I should mention, at this point, that the dinosaur might, in fact be a lizard. Oh, and something else: It’s made of a rubbery plastic. This ‘saur was unearthed many years ago as I was digging up a mulberry tree. Once salvaged, it resided in one of my garden beds, where it startled people (including me, occasionally) despite its mere foot-long length. It must have hitchhiked along to the compost pile with some garden debris at the end of the season.
Good Feedstuffs Make Good Compost
Just about everything goes into the compost piles: weedy hay, garden debris, kitchen scraps, horse manure, old cotton or wool clothes, weeds, and anything else that is or was living, that is, organic. Also, some dolomitic limestone, which is rock so never was living but is “organic” in the cultural and legal sense. Dolomitic limestone adds calcium and magnesium to the finished mix, increases the alkalinity of the finished compost (to offset the naturally increasing acidity of soils here in the humid northeast), and improves its texture.
The other ingredients offer a spectrum of macro- and micronutrients to the finished compost. Carbon and nitrogen are the two feedstuffs that composting microorganisms need in greatest amounts. I don’t dwell too heavily on the ideal 15 to 1 ratio of carbon to nitrogen for a balanced feed that gets the pile heating and the compost finishing up quickly. Much depends on the size of the feedstuffs and the presence of other natural chemicals, such as natural lignins in wood shavings that slow down its decomposition irrespective of carbon to nitrogen ratios.

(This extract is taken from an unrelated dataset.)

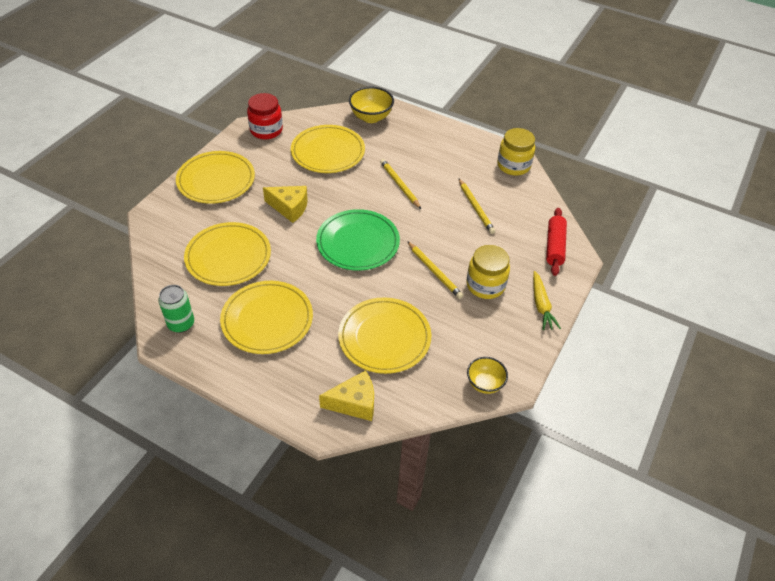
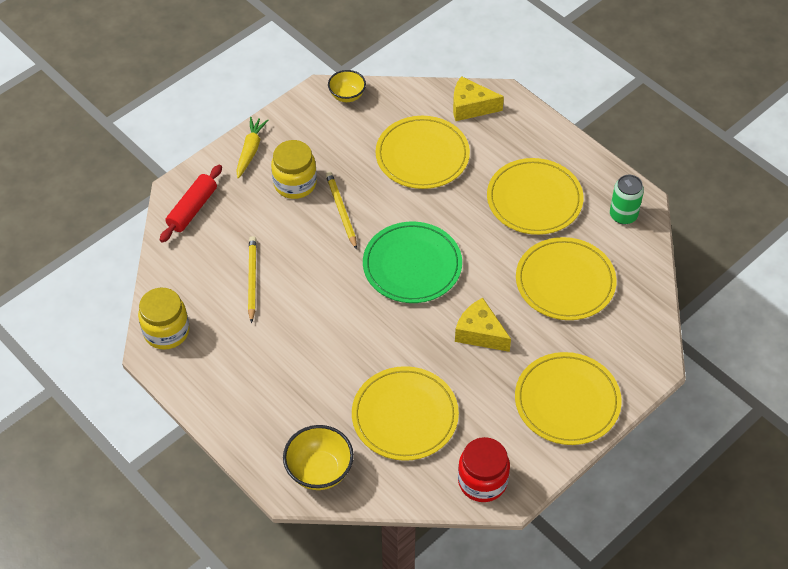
camera: 160 degrees left, 5 degrees up
yellow pencil [380,159,421,209] -> none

I do pay attention to what I put in the piles, using a thermometer, my nose, and my eyes to monitor progress. No heat, bad smells, and slow progress indicate, respectively, too much or too little moisture or too little nitrogen, too much water or nitrogen, and too much or too little moisture or too little nitrogen. It’s all good though. Adjustments can be made when turning a pile, or do nothing and wait longer. Any pile of organic materials eventually becomes compost.
Real Reptiles in the Pile
Other strange denizens, living denizens this time, of my compost piles have been black rat snakes. A few years back, I’d bump into them slithering out of the compost pile as well as coiled into the branches of a blueberry bush and, unfortunately, coming out of the chicken house, two swollen lumps in their bodies evidence of a recent two-egg meal. All-in-all the snakes are welcome for their meals of mice and rats.

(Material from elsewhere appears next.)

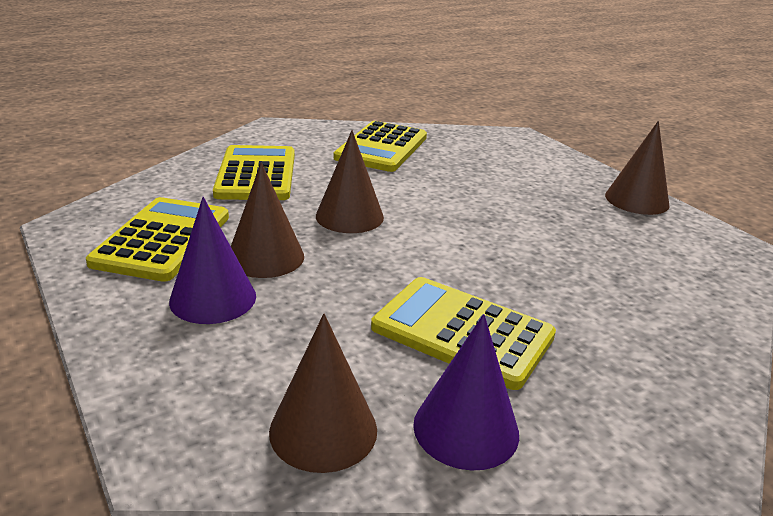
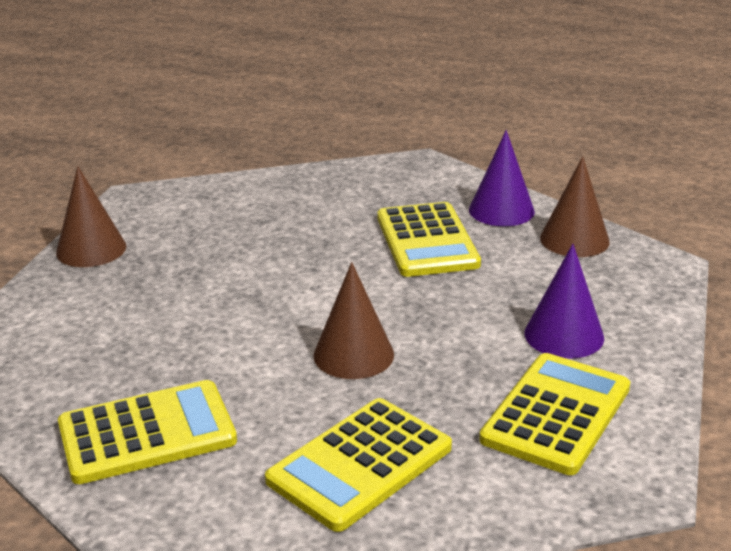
camera: 130 degrees left, 0 degrees up
yellow calculator [86,197,229,282] -> yellow calculator turned 150 degrees clockwise [479,353,630,475]
brown cone [231,162,304,278] -> none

I’d also come upon clusters of the snakes’ soft-shelled eggs, up to two dozen or more, as I turned the compost. After incubation in a terrarium, out slid not-very-cute baby snakes.
Decisions, Decisions
Turning compost piles provides relatively mindless relief from more thoughtful gardening such as planting decisions. Where to plant, for example, a dwarf shipova tree, an Alderman plum, and a Concorde pear? And should I risk planting out the borderline hardy Flying Dragon hardy orange (Poncirus, now named Citrus, trifoliata)?
Easier to place are the vegetables, which need to be rotated every year, never (well, almost never) grown in the same location more than once every three years. Rotation prevents overwintering, nonmobile pests from having something to attack close at hand. The vegetable garden is in two banks of beds, so I just move what’s planted in each bed two beds counterclockwise each year, two beds to get them further away from previous years location than would a one bed rotation.

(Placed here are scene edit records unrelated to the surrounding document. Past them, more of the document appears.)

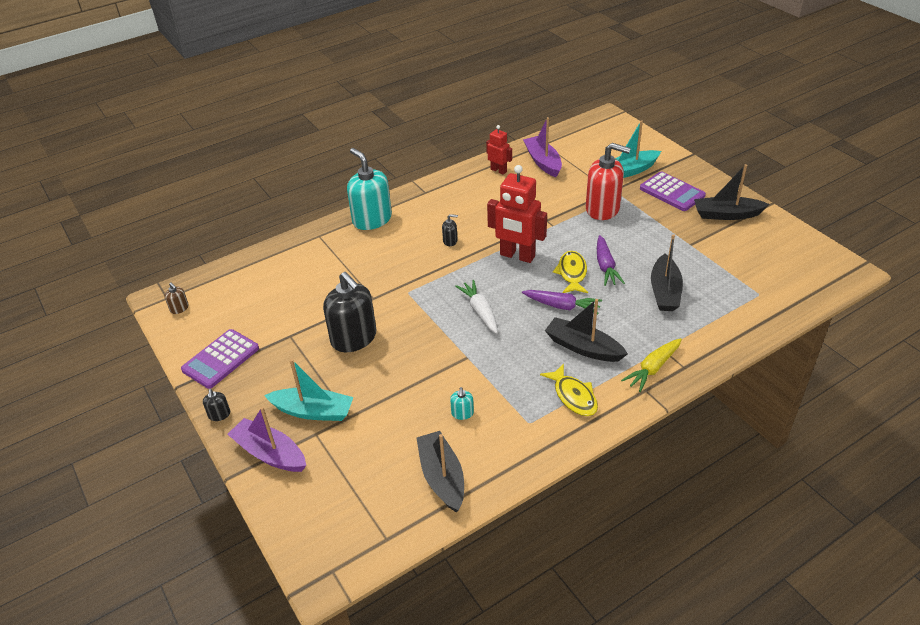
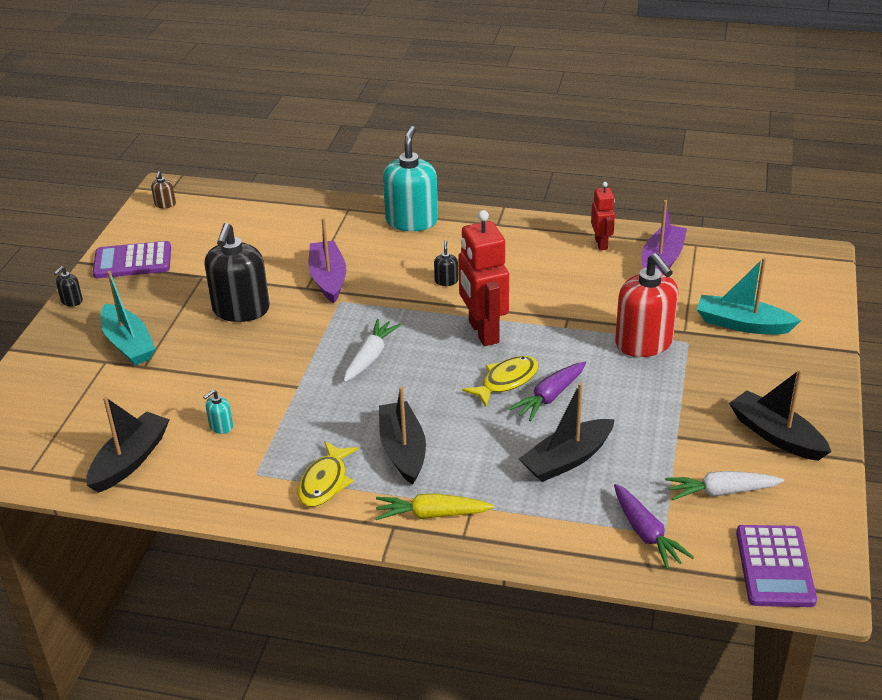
camera: 45 degrees right, 5 degrees down
purple boat [227,407,306,472] -> purple boat moved to [308,218,346,303]
black soap dispenser [442,214,458,246] -> black soap dispenser turned 135 degrees counterclockwise [434,240,458,286]
purple carrot [522,290,602,314] -> purple carrot moved to [614,484,694,569]
purple calculator [640,171,706,211] -> purple calculator moved to [736,525,817,607]
none -> white carrot [665,471,784,500]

Still, lettuce transplants, extra onions to be harvested as scallions, radishes, and short rows of arugula get spotted in willy nilly.
Heady Stuff, Here
May 5th: This calm, warm morning the whole yard is awash in the sweet, spicy scent wafting from yellow trumpets of clove currant (Ribes odoratum) flowers. In August, this deer, drought, cold, heat, and pest resistant plant will be covered with large, black sweet-tart currants.